Problem 1:
From the forum post about downloading NASA's picture of the day with Python, write out the passage that begins at the words "I am new to" and stops after "of defined attributes.".
Problem 2:
Continue the forum post about grabbing NASA's daily picture with a Python HTML parser, picking up right after its last line.

Excerpted passage:
I am trying to write a python script that download an image from a webpage.on the webpage (I am using NASA's picture of the day page), a new picture is posted everyday, with different file names.
so my solutions was to parse the html using HTMLParser, looking for "jpg", and write the path and file name of the image to an attribute (named as "output", see code below) of the HTML parser object.
I am new to python and OOP (this is my first real python script ever), so I am not sure if this is how it is generally done. any advice and pointer is welcome.
here is my code:
# Grab image url
response = urllib2.urlopen('http://apod.nasa.gov/apod/astropix.html')
html = response.read()
class MyHTMLParser(HTMLParser):
def handle_starttag(self, tag, attrs):
# Only parse the 'anchor' tag.
if tag == "a":
# Check the list of defined attributes.
for name, value in attrs:
# If href is defined, print it.

Data:
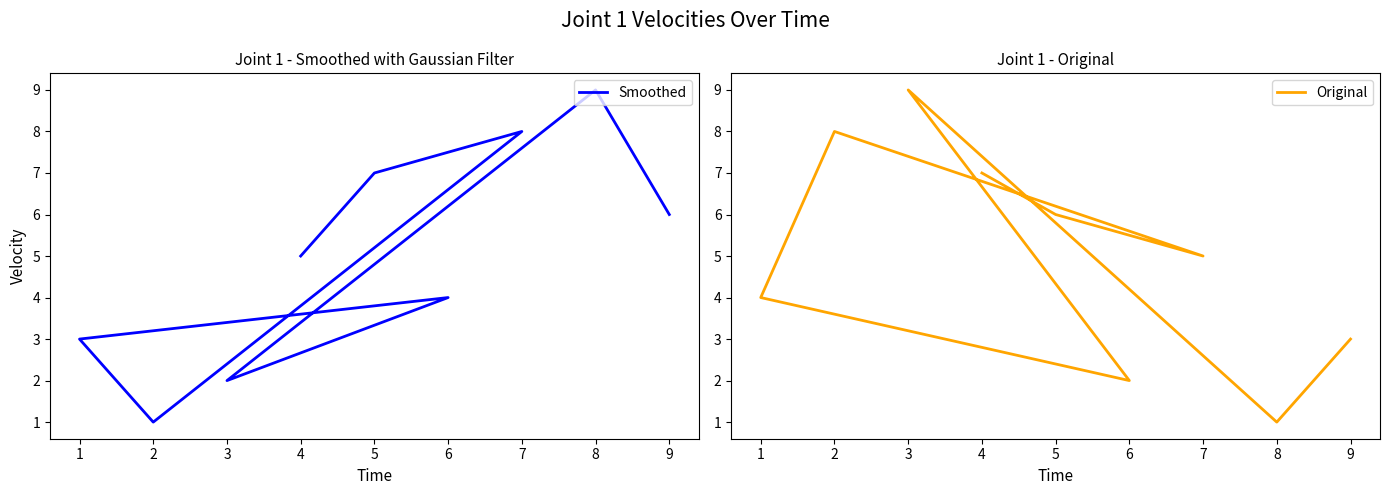

How many lines are shown in the chart?

2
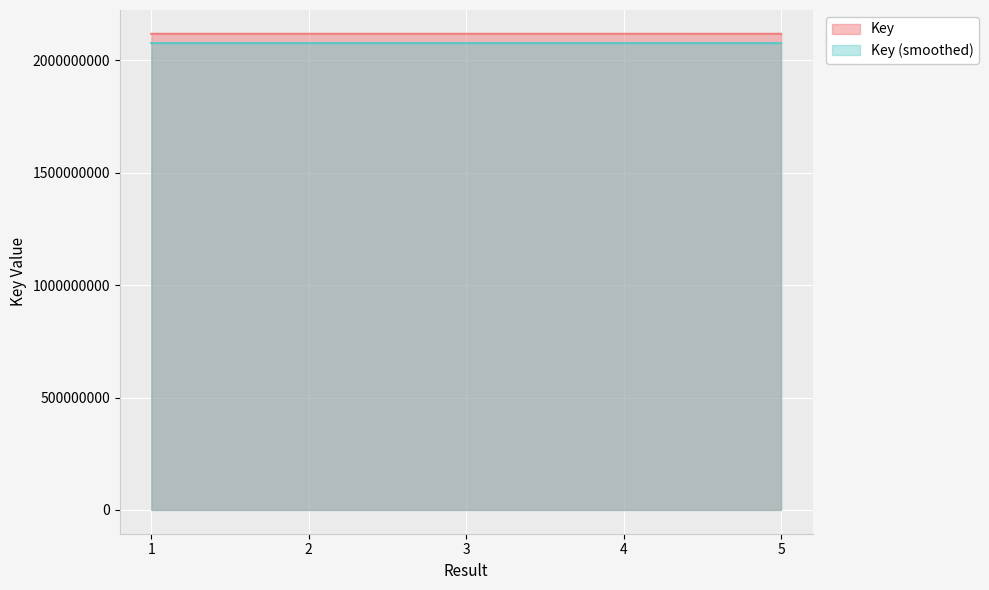

Where does the data first go above 2117910345?

2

Expected answer 1:
I am new to python and OOP (this is my first real python script ever), so I am not sure if this is how it is generally done. any advice and pointer is welcome.
here is my code:
# Grab image url
response = urllib2.urlopen('http://apod.nasa.gov/apod/astropix.html')
html = response.read()
class MyHTMLParser(HTMLParser):
def handle_starttag(self, tag, attrs):
# Only parse the 'anchor' tag.
if tag == "a":
# Check the list of defined attributes.

Expected answer 2:
if name == "href":
if value[len(value)-3:len(value)]=="jpg":
#print value
self.output=value #return the path+file name of the image
parser = MyHTMLParser()
parser.feed(html)
imgurl='http://apod.nasa.gov/apod/'+parser.output
To check whether a string ends with "jpg" you could use .endswith() instead of len() and slicing:
if name == "href" and value.endswith("jpg"):
self.output = value
If the search inside web page is more complex, you could use lxml.html or BeautifulSoup instead of HTMLParser e.g.:
from lxml import html
# download & parse web page
doc = html.parse('http://apod.nasa.gov/apod/astropix.html').getroot()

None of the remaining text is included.